# MuSiQue(answerable & unanswerable)

In [1]:
from transformers import pipeline
from transformers import AutoConfig, AutoModelForSeq2SeqLM, AutoTokenizer
# import streamlit as st

model = AutoModelForSeq2SeqLM.from_pretrained("Babelscape/rebel-large")
tokenizer = AutoTokenizer.from_pretrained("Babelscape/rebel-large")
triplet_extractor = pipeline('text2text-generation', model= model, tokenizer= tokenizer)

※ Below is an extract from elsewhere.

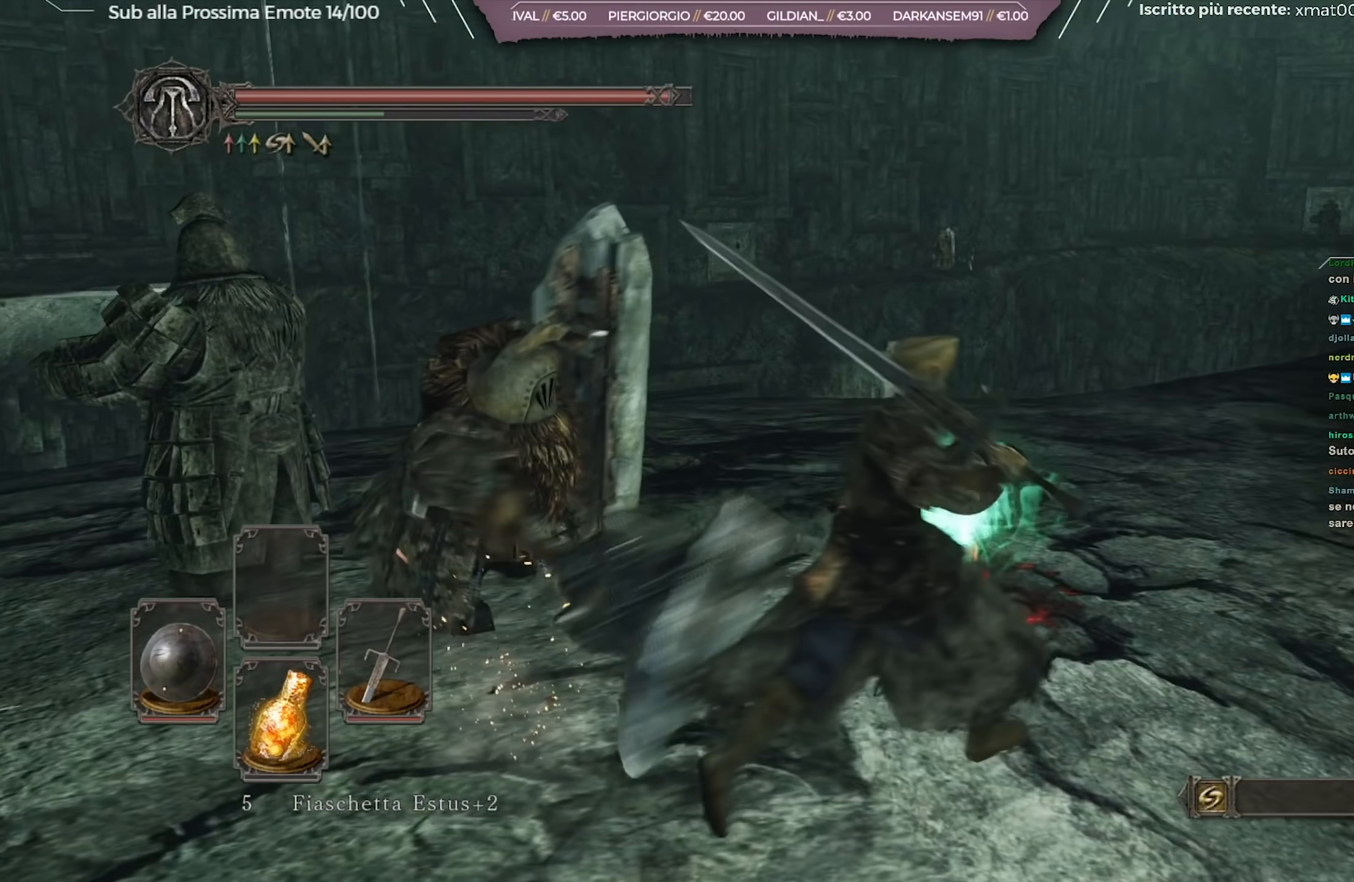
{"buttons": [], "left_stick": "up-right", "right_stick": "center", "events": [[66, "left_stick", "up"], [300, "A", "down"], [367, "A", "up"], [367, "left_stick", "up-right"], [417, "A", "down"], [500, "A", "up"]]}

  from .autonotebook import tqdm as notebook_tqdm
Hardware accelerator e.g. GPU is available in the environment, but no `device` argument is passed to the `Pipeline` object. Model will be on CPU.


In [2]:
from llama_index.core import ServiceContext
from openai import OpenAI
from llama_index.core import Settings,KnowledgeGraphIndex
from llama_index.core import Document
from llama_index.core.node_parser import TokenTextSplitter
import json
from tqdm.auto import tqdm
import hashlib
import random
from langchain.text_splitter import RecursiveCharacterTextSplitter

In [3]:
# Function to parse the generated text and extract the triplets
# Rebel outputs a specific format. This code is mostly copied from the model card!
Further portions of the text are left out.